▸ **RECORDS FOR THE EXERCISE**
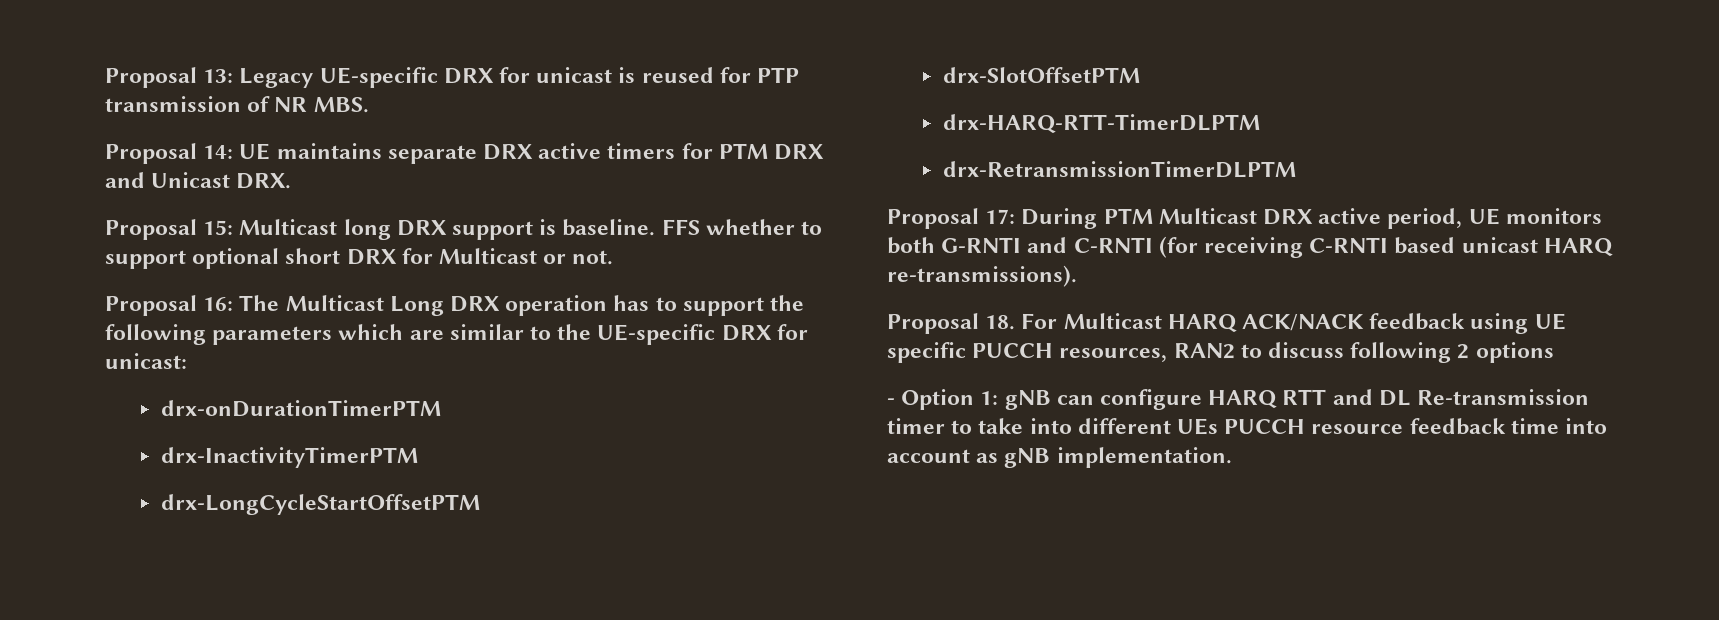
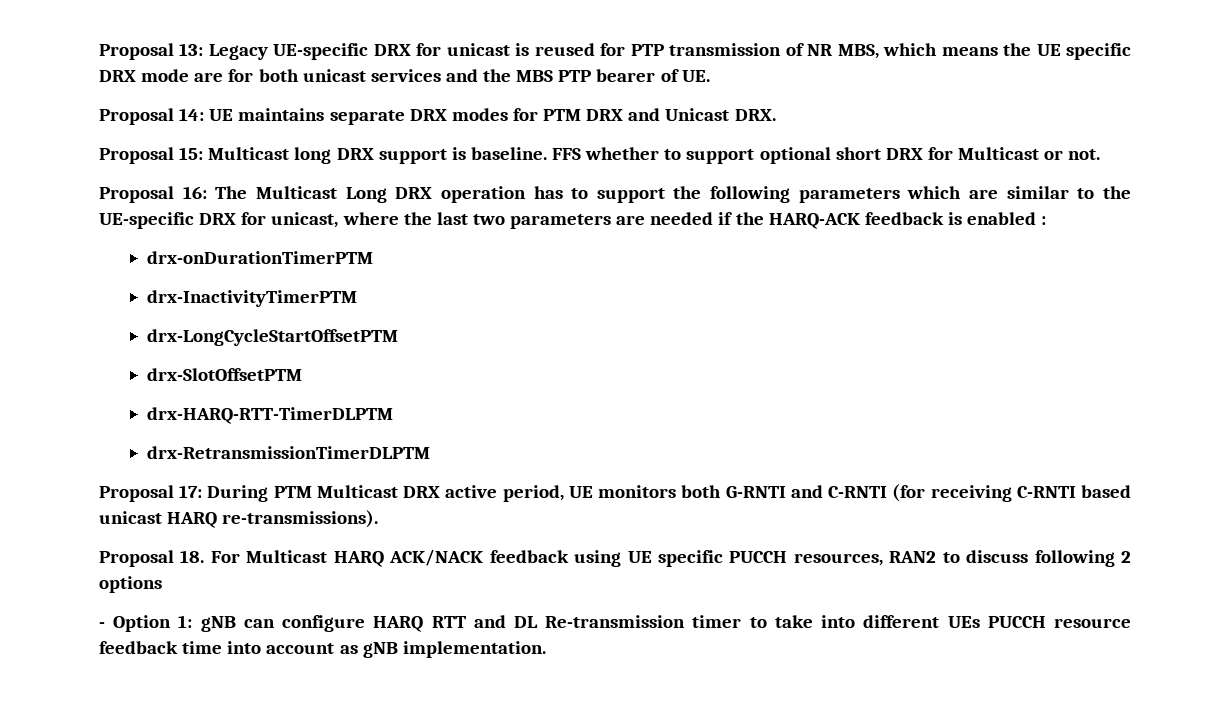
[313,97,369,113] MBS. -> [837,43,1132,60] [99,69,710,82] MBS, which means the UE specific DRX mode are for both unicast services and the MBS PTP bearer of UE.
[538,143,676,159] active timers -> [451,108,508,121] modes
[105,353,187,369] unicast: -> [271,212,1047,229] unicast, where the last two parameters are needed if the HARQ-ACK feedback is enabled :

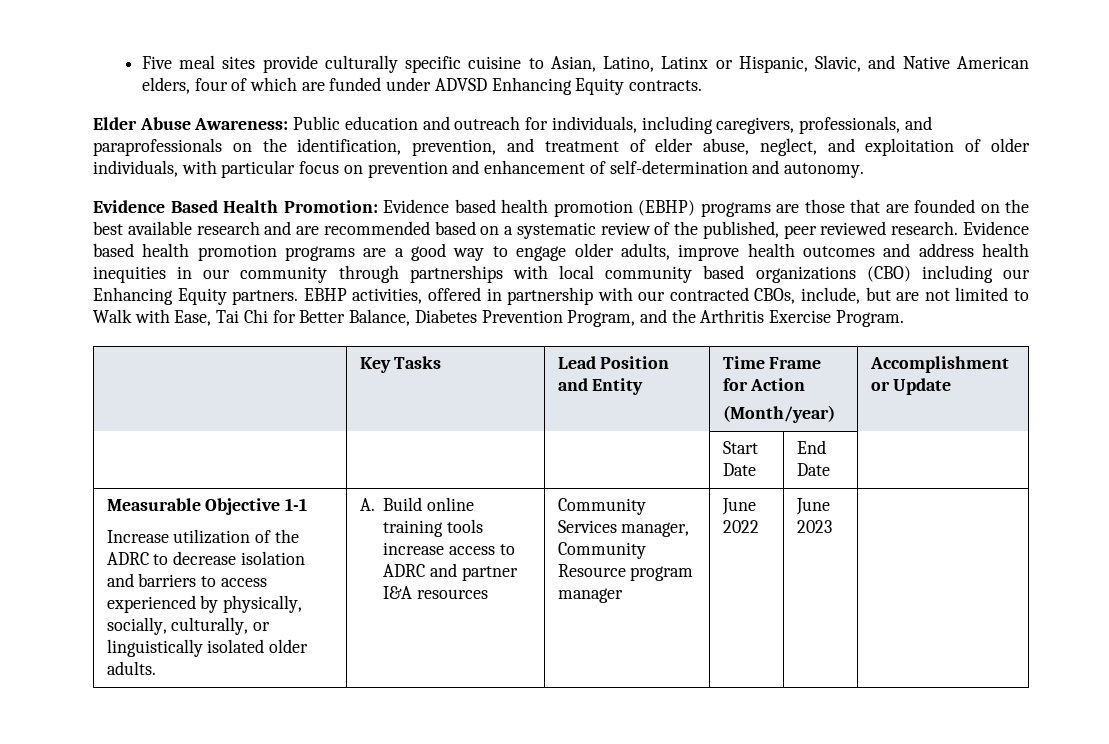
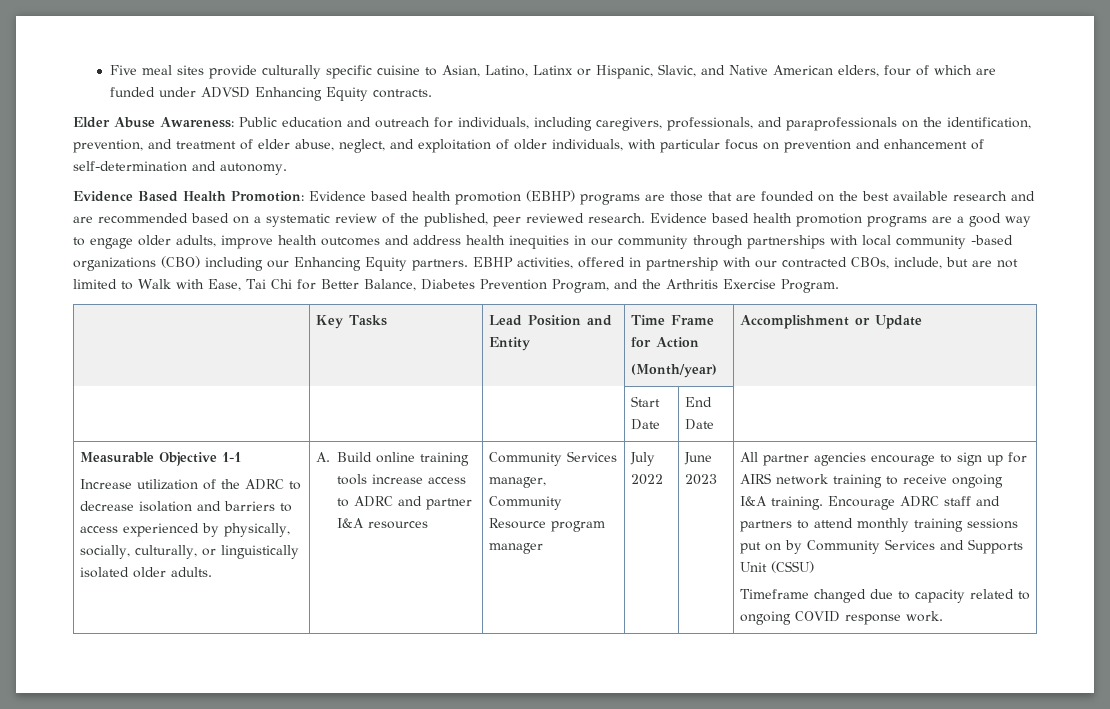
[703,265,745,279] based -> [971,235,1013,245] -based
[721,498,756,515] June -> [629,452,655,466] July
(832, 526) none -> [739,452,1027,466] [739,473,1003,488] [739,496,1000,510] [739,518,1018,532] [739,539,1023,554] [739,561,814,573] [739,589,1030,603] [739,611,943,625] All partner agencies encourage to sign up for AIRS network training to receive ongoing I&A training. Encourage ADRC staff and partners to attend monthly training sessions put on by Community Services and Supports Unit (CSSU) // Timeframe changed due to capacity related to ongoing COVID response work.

▸ **EXERCISE REQUIREMENTS**
Each entry above is to be given again exactly, and any image in it is to be dropped.

▸ **EXERCISE RESPONSE**
[313,97,369,113] MBS. -> [837,43,1132,60] [99,69,710,82] MBS, which means the UE specific DRX mode are for both unicast services and the MBS PTP bearer of UE.
[538,143,676,159] active timers -> [451,108,508,121] modes
[105,353,187,369] unicast: -> [271,212,1047,229] unicast, where the last two parameters are needed if the HARQ-ACK feedback is enabled :

[703,265,745,279] based -> [971,235,1013,245] -based
[721,498,756,515] June -> [629,452,655,466] July
(832, 526) none -> [739,452,1027,466] [739,473,1003,488] [739,496,1000,510] [739,518,1018,532] [739,539,1023,554] [739,561,814,573] [739,589,1030,603] [739,611,943,625] All partner agencies encourage to sign up for AIRS network training to receive ongoing I&A training. Encourage ADRC staff and partners to attend monthly training sessions put on by Community Services and Supports Unit (CSSU) // Timeframe changed due to capacity related to ongoing COVID response work.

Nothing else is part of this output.